== Description of the task ==
In the forum thread on writing street numbers below, what do ordinals like 5th in U.S. addresses typically refer to?

* Start Reading passage *

# writing street numbers



## R@resh

How do people write the numbers associated with the street in the anglophone world? I can't decide between:

Cambridge Street number 5
5 Cambridge Street 
5th Cambridge Street 
or alternatively Cambridge Street 5th

What do you think?


----------



## Loob

In the UK it would be


R@resh said:


> 5 Cambridge Street


----------



## User With No Name

Same in the U.S.

ADDED FYI: Also, in case you were wondering, ordinals like 5th in U.S. addresses typically refer to numbered streets. So "123 5th Street" would be a typical address, referring to the house numbered 123 on "Fifth Street."


----------



## R@resh

User With No Name said:


> Same in the U.S.
> 
> ADDED FYI: Also, in case you were wondering, ordinals like 5th in U.S. addresses typically refer to numbered streets. So "123 5th Street" would be a typical address, referring to the house numbered 123 on "Fifth Street."




Yes, my question was about the numbered Streets. But I can't make up my mind without an exact example. 

 " 345 5th Cambridge street"
Is this a good example?

Or "345 5th Cambridge"?


----------



## Roxxxannne

Streets in the US are not called "5th Cambridge St."  They're either "Cambridge Street" or "Fifth Street."

* End Reading passage *
* Start Supplied information *

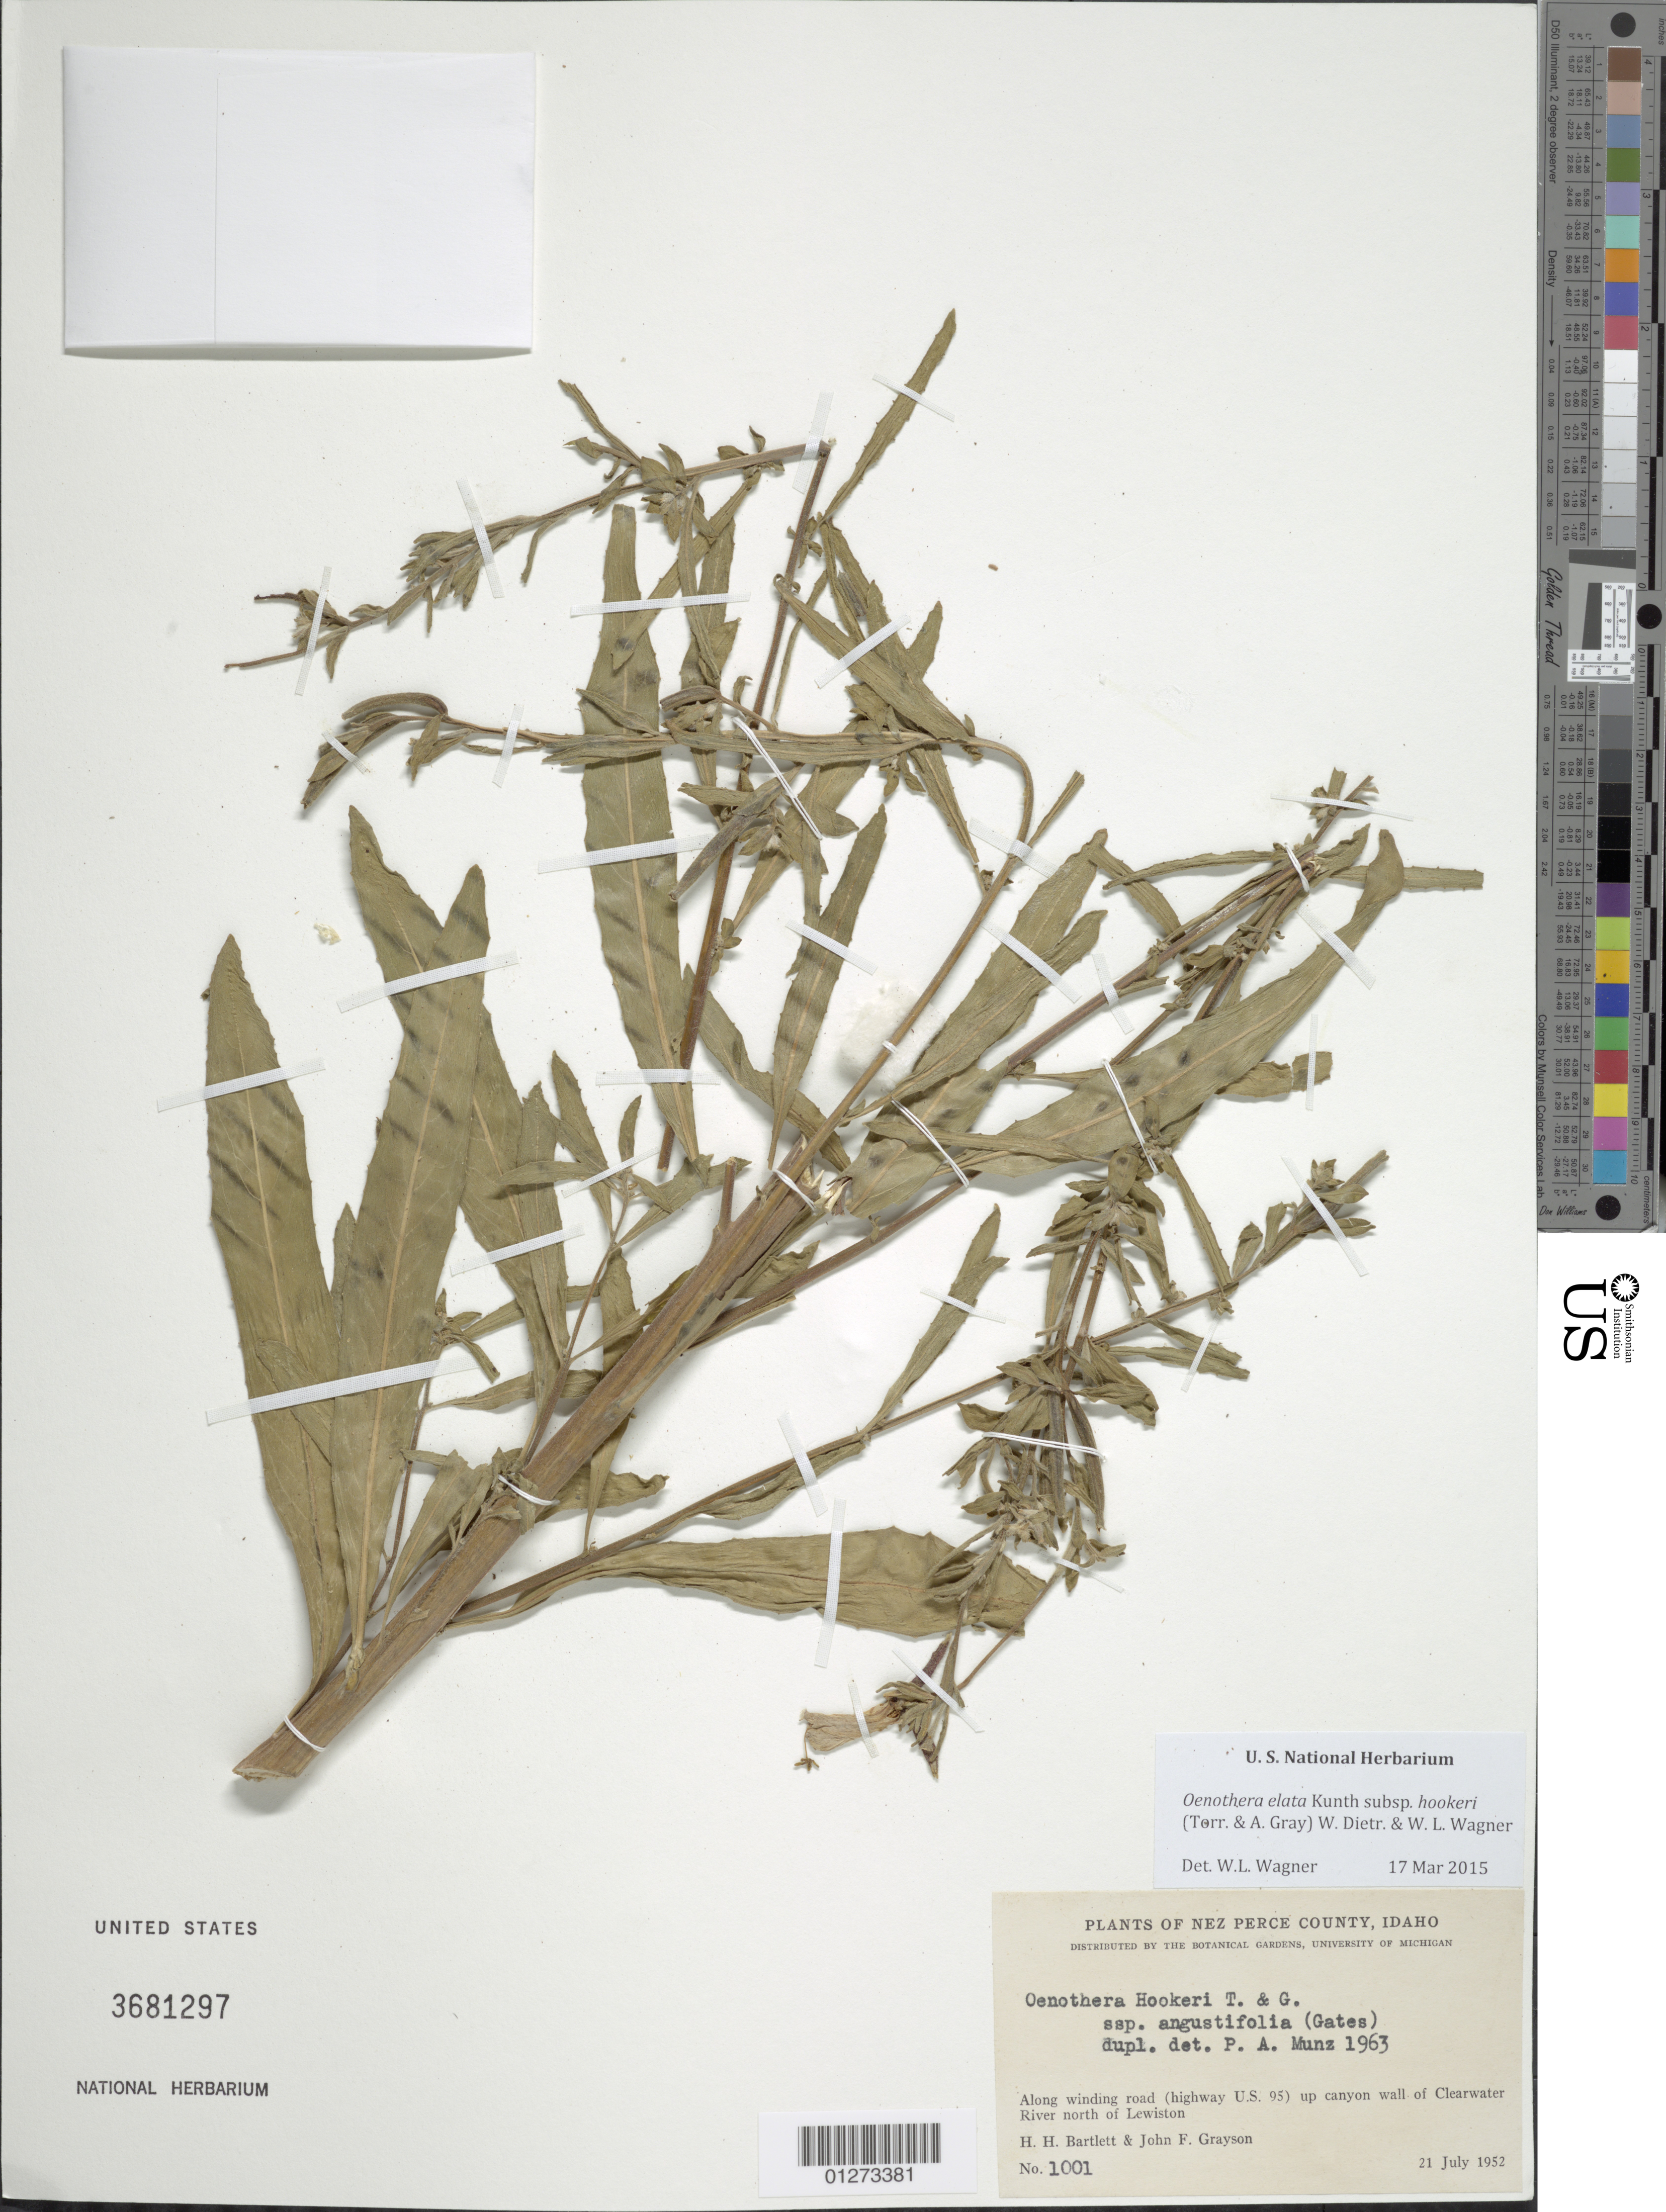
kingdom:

* End Supplied information *

== Worked answer ==
Numbered streets.